R4(config)#access-list 104 deny 0.0.1.0 255.255.254.0 255.255.252.0 0.0.3.255
R4(config)#access-list 104 permit ip any any
This would deny any route with an odd third octet, with a /22 mask or larger up to a /24. I already know how to match networks based on access-lists, but matching the masks with an access-list is something new. Looking at it, it makes total sense, but something I need to see a few more times to really get a handle on.
Moving on, I stumbled across bgp dampening. Something I always though was pretty easy, but INE presents it differently. "Once a prefix flaps two times in a row, the advertisement should resume in 5 minutes". Most scenarios will specify the actual dampening parameters.
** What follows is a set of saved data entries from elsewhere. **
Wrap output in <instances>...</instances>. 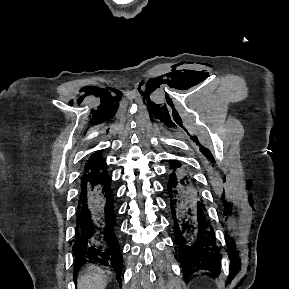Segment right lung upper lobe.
Here are the masks:
<instances>
[{"label":"right lung upper lobe","mask_w":289,"mask_h":289,"mask_svg":"<svg viewBox=\"0 0 289 289\" xmlns=\"http://www.w3.org/2000/svg\"><path fill=\"white\" fill-rule=\"evenodd\" d=\"M105 167L106 163L102 156L100 154H93L85 164V171L82 179L98 174L99 172L103 171Z\"/></svg>","instance_id":"1"}]
</instances>
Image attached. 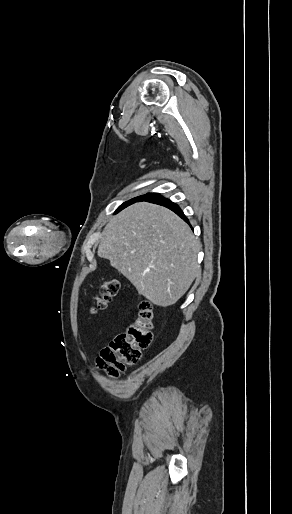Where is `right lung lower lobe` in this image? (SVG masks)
<instances>
[{
    "label": "right lung lower lobe",
    "mask_w": 292,
    "mask_h": 514,
    "mask_svg": "<svg viewBox=\"0 0 292 514\" xmlns=\"http://www.w3.org/2000/svg\"><path fill=\"white\" fill-rule=\"evenodd\" d=\"M140 201H146V202L155 203V204L167 207L170 210H172L173 212H175L177 215H179L184 221L188 222V220L186 219V217H185L184 213L182 212V210L180 209V207L177 204L170 201L169 199L163 197L159 193H148ZM140 201H138V202H140Z\"/></svg>",
    "instance_id": "right-lung-lower-lobe-1"
}]
</instances>
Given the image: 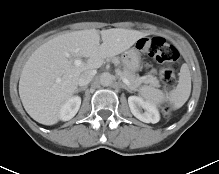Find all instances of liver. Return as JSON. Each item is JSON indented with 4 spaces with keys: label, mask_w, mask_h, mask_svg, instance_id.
I'll use <instances>...</instances> for the list:
<instances>
[{
    "label": "liver",
    "mask_w": 219,
    "mask_h": 174,
    "mask_svg": "<svg viewBox=\"0 0 219 174\" xmlns=\"http://www.w3.org/2000/svg\"><path fill=\"white\" fill-rule=\"evenodd\" d=\"M143 36L123 28L87 29L48 40L31 54L21 72L19 95L26 112L41 124H56L62 106L77 90L80 75L100 68L106 58L124 52ZM81 57L88 58L86 63L75 65L73 59Z\"/></svg>",
    "instance_id": "1"
}]
</instances>
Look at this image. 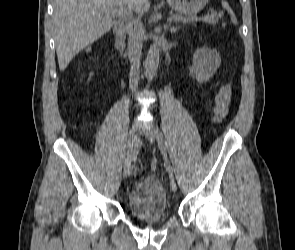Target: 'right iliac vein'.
Listing matches in <instances>:
<instances>
[{
    "mask_svg": "<svg viewBox=\"0 0 295 250\" xmlns=\"http://www.w3.org/2000/svg\"><path fill=\"white\" fill-rule=\"evenodd\" d=\"M136 129H137V124L134 123L133 126H132V129H131V131H130V133L128 135L127 156H126V158L129 157L133 153L134 143H135V141L137 139V135L135 133ZM124 175L126 177L131 175V169L125 164H124Z\"/></svg>",
    "mask_w": 295,
    "mask_h": 250,
    "instance_id": "63e3f726",
    "label": "right iliac vein"
}]
</instances>
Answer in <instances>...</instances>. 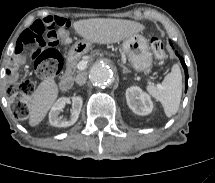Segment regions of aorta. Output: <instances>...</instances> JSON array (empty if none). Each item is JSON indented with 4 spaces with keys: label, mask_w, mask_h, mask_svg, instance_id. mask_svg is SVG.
I'll return each mask as SVG.
<instances>
[{
    "label": "aorta",
    "mask_w": 215,
    "mask_h": 183,
    "mask_svg": "<svg viewBox=\"0 0 215 183\" xmlns=\"http://www.w3.org/2000/svg\"><path fill=\"white\" fill-rule=\"evenodd\" d=\"M89 78L95 86L106 87L112 83L114 79V71L107 63L99 62L92 66Z\"/></svg>",
    "instance_id": "aorta-1"
}]
</instances>
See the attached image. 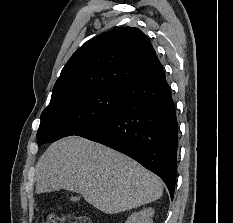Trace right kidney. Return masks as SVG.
<instances>
[{
	"mask_svg": "<svg viewBox=\"0 0 233 223\" xmlns=\"http://www.w3.org/2000/svg\"><path fill=\"white\" fill-rule=\"evenodd\" d=\"M154 209L153 207H144L141 211L131 213L125 223H153Z\"/></svg>",
	"mask_w": 233,
	"mask_h": 223,
	"instance_id": "1",
	"label": "right kidney"
}]
</instances>
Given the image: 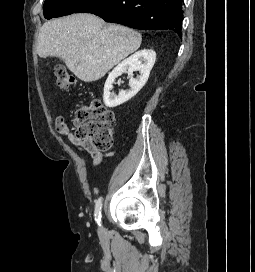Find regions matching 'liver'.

Here is the actual formula:
P (t) = P (0) /2^(t/Half_life)
We know that the time we want is 5 minutes.
P(5) = P(0)/2^(5/Half_life)
Now substitute P(5) = 750 (the reuse limit) and P(0) = 2000 (suppress limit). The equation becomes:
200/750=2^(5/Half_life)
From this equation, take the logarithm of the both sides.
Half_life=5*Ln(2)/Ln(200/75) = 3.5 (approx.)
We may now round up to 4. Max suppress time is by default 4 x half_life, giving us the following:
router bgp 200
bgp dampening 4 750 2000 16
Wow. Am I the only one lost? It's been a number of years since I've taken an advanced math class, so I'm guessing that is why I am lost. I'll review this again later, but I would hope Cisco doesn't expect all candidates to be up on advanced math.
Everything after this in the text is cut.